» **YOUR GOAL**:
Repeat the full listing, word for word.

» **DATA EXTRACTS**:
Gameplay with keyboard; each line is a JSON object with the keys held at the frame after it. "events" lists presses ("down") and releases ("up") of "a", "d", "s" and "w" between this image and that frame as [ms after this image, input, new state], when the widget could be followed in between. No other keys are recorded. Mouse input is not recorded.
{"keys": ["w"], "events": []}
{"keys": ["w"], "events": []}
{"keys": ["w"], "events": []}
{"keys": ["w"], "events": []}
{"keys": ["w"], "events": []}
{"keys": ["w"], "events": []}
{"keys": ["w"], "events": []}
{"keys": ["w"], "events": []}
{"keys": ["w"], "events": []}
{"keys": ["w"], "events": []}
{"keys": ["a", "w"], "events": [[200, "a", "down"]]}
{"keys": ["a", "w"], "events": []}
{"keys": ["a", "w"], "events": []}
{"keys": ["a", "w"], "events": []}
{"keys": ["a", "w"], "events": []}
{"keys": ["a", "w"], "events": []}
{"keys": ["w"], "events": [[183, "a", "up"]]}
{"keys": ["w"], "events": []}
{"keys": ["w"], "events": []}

» **REPLY**:
Gameplay with keyboard; each line is a JSON object with the keys held at the frame after it. "events" lists presses ("down") and releases ("up") of "a", "d", "s" and "w" between this image and that frame as [ms after this image, input, new state], when the widget could be followed in between. No other keys are recorded. Mouse input is not recorded.
{"keys": ["w"], "events": []}
{"keys": ["w"], "events": []}
{"keys": ["w"], "events": []}
{"keys": ["w"], "events": []}
{"keys": ["w"], "events": []}
{"keys": ["w"], "events": []}
{"keys": ["w"], "events": []}
{"keys": ["w"], "events": []}
{"keys": ["w"], "events": []}
{"keys": ["w"], "events": []}
{"keys": ["a", "w"], "events": [[200, "a", "down"]]}
{"keys": ["a", "w"], "events": []}
{"keys": ["a", "w"], "events": []}
{"keys": ["a", "w"], "events": []}
{"keys": ["a", "w"], "events": []}
{"keys": ["a", "w"], "events": []}
{"keys": ["w"], "events": [[183, "a", "up"]]}
{"keys": ["w"], "events": []}
{"keys": ["w"], "events": []}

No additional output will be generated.